» TEXT SHOWN:

--- Begin ---

A few months ago, Nadia Hilou was an Arab lawmaker in a predominantly Jewish party, an adept political mover and a pragmatic voice for Arab-Jewish coexistence.

Associated Press Writer

JAFFA, Israel —

A few months ago, Nadia Hilou was an Arab lawmaker in a predominantly Jewish party, an adept political mover and a pragmatic voice for Arab-Jewish coexistence.

Since then, a general election has given rise to politicians who view Israeli Arabs like her as a potential threat to the state. With her center-left party, Labor, badly beaten in the vote, Hilou sits sidelined in a half-built office building far from the halls of power in Jerusalem, overlooking an old cemetery and the Mediterranean Sea.

The scene, with its overtones of disappointment and lost opportunity, aptly captures this fraught moment between the two peoples that uncomfortably share the state of Israel. Right now, voices like Hilou's are silent.

Israeli Arabs, subject to decades of discrimination, and Israeli Jews, mistrustful of an alienated minority with ties to their enemies, are becoming increasingly suspicious of each other as they grow further apart.

--- End ---

» EXTRACTED MATERIAL:
--- Begin ---

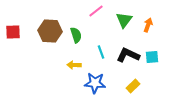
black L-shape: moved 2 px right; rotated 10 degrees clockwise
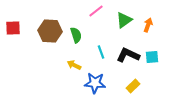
green triangle: rotated 18 degrees clockwise
red square: moved 4 px up
yellow arrow: rotated 24 degrees clockwise
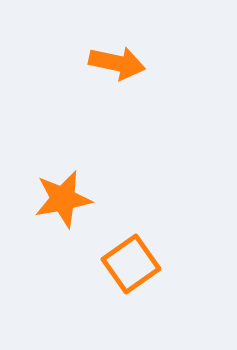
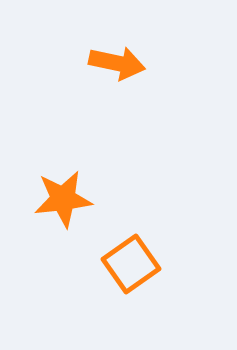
orange star: rotated 4 degrees clockwise
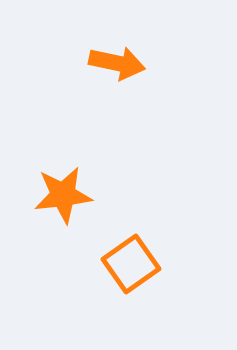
orange star: moved 4 px up
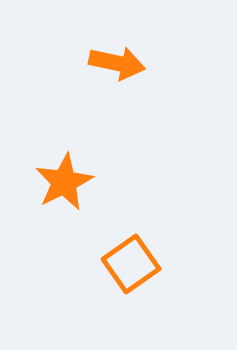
orange star: moved 1 px right, 13 px up; rotated 20 degrees counterclockwise
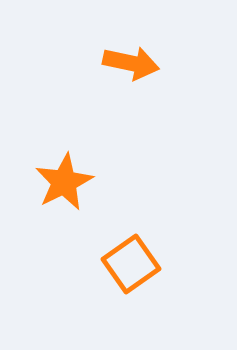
orange arrow: moved 14 px right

--- End ---

» EXERCISE:
Reproduce verbatim the passage of the article about Nadia Hilou that begins with the words containing "Associated Press Writer" and ends with "Hilou's are silent.".

» ANSWER IN FULL:
Associated Press Writer

JAFFA, Israel —

A few months ago, Nadia Hilou was an Arab lawmaker in a predominantly Jewish party, an adept political mover and a pragmatic voice for Arab-Jewish coexistence.

Since then, a general election has given rise to politicians who view Israeli Arabs like her as a potential threat to the state. With her center-left party, Labor, badly beaten in the vote, Hilou sits sidelined in a half-built office building far from the halls of power in Jerusalem, overlooking an old cemetery and the Mediterranean Sea.

The scene, with its overtones of disappointment and lost opportunity, aptly captures this fraught moment between the two peoples that uncomfortably share the state of Israel. Right now, voices like Hilou's are silent.